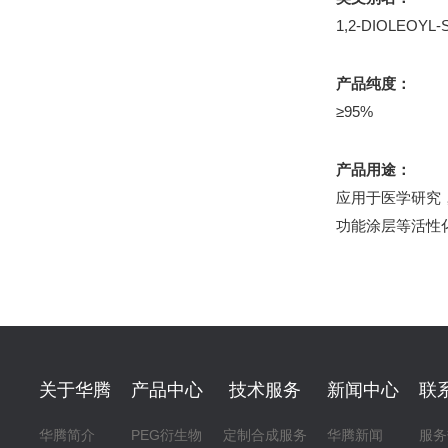
1,2-DIOLEOYL
产品纯度：
≥95%
产品用途：
应用于医学研究
功能涂层等活性
关于华腾
产品中心
技术服务
新闻中心
联
华腾简介
PEG衍生物
定制合成服务
华腾新闻
服务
——————————
WORK ITEM: The answer should match the material exactly, with every picture removed.

SOLUTION TO THE PROBLEM:
1,2-DIOLEOYL
产品纯度：
≥95%
产品用途：
应用于医学研究
功能涂层等活性
关于华腾
产品中心
技术服务
新闻中心
联
华腾简介
PEG衍生物
定制合成服务
华腾新闻
服务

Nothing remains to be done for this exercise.